Resetting traps could make monthly trap-checks a thing of the past. We’re trialling 40 self-setting possum traps to see if we can control possums to a low density without toxin.
Traditionally we have baited for possums as we do not have the manpower to trap effectively on a large scale over difficult terrain. However, this could change if new self-setting traps make pest control less labour intensive and more efficient.
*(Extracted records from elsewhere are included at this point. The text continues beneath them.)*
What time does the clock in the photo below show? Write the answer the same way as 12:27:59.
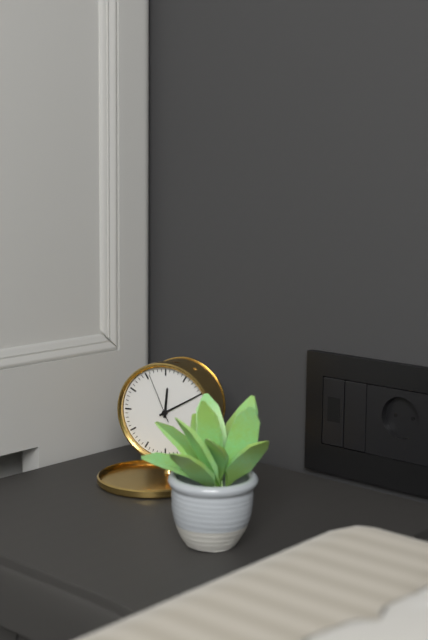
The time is 12:10:56
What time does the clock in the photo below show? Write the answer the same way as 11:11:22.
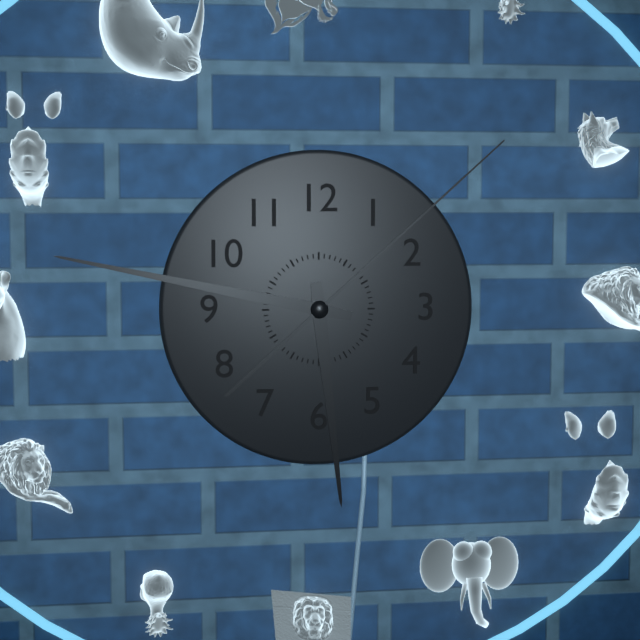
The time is 5:47:08
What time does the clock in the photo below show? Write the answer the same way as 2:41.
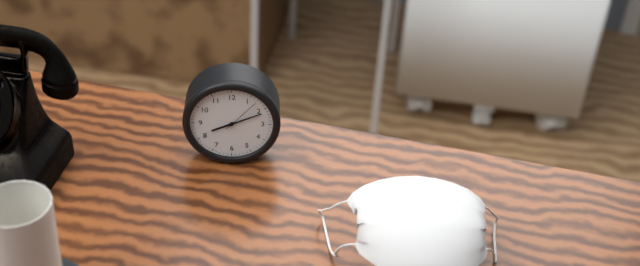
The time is 8:11
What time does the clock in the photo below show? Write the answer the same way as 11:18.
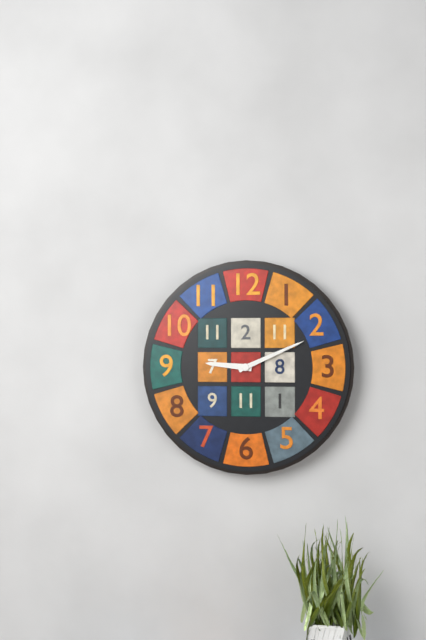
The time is 9:11
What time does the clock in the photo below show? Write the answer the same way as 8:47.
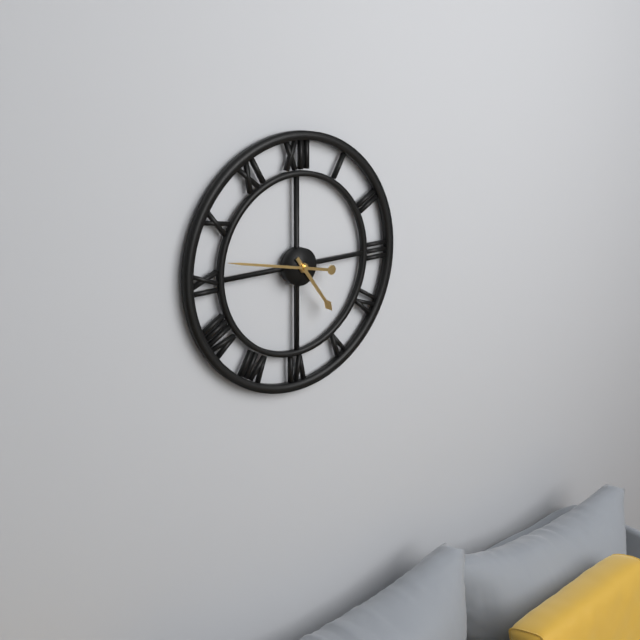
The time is 4:47
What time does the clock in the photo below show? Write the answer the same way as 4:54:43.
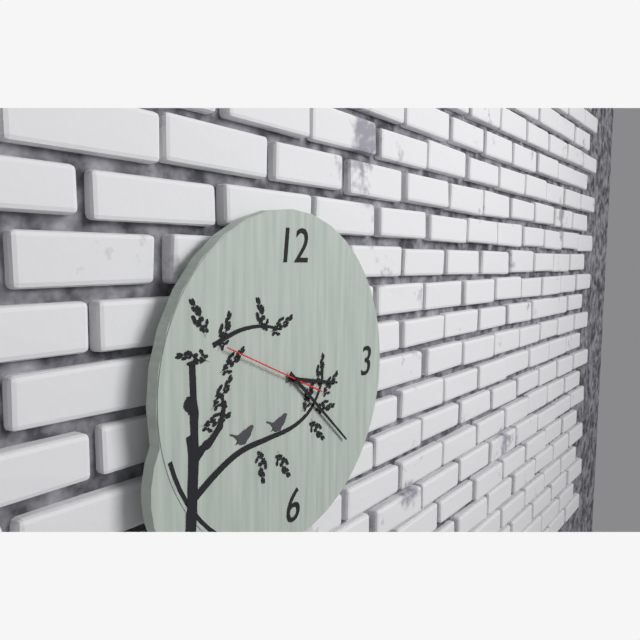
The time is 3:22:49
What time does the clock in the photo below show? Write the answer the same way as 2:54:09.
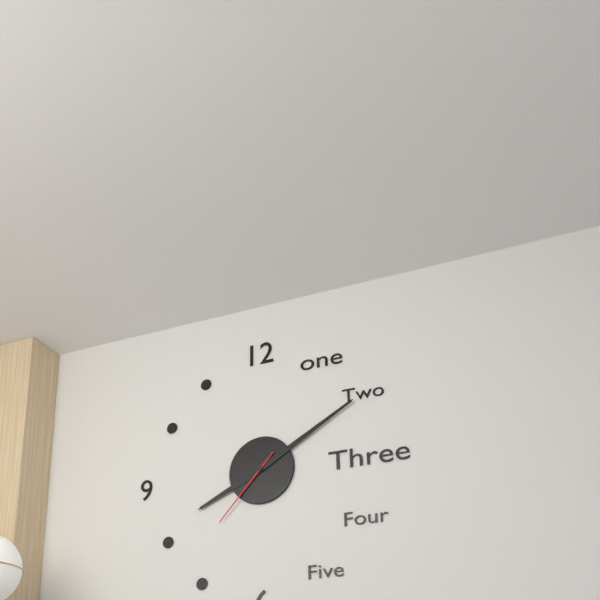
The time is 8:10:37
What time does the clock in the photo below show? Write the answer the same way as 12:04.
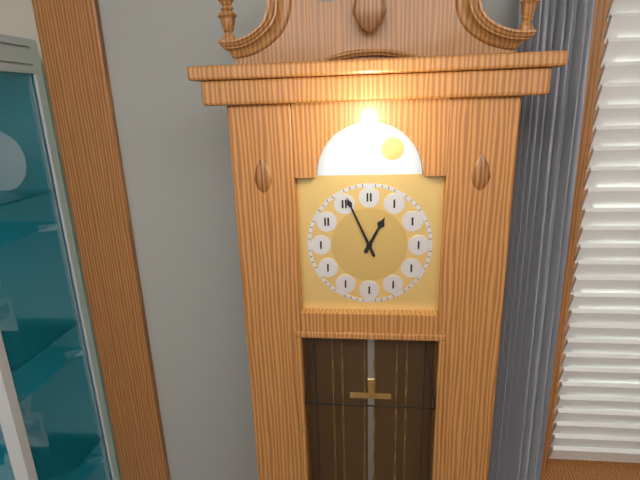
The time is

If these traps prove themselves, we could potentially put a lot more traps in the wild, and kill a lot more stuff. That’s a promise we feel excited about.
The A12 Goodnature possum trap is powered by a replaceable CO2 canister and can reset itself 12 times between checks. A long-life cinnamon lure is used to entice possums to the trap. There is also another model, the A24 trap which is suitable for rats and stoats. While the traps have been available for a few years, early versions were plagued with technical glitches. Goodnature have worked to address the issues, and DOC now gives assurance of trap reliability out to 18 months.
Our traps have been deployed at a spacing of 200 metres and will be checked monthly. We’ll be trialling the effectiveness of these traps in a remote area of high biodiversity that has had no possum control in over ten years.
While the total possum kill will not be known (carcasses get scavenged by pigs and we have not opted to purchase the costly trap-counters), we have already seen immediate results with piles of possums under the newly installed traps. We’ll use chew-cards to monitor how effective the regime is.
At $185 each, Goodnature traps are more expensive than a single setting trap. But if you have a real rat or possum problem, and want to avoid the use of toxins they might well be worth the investment. They are particularly useful in places where traps are difficult to check or for absentee bach-owners.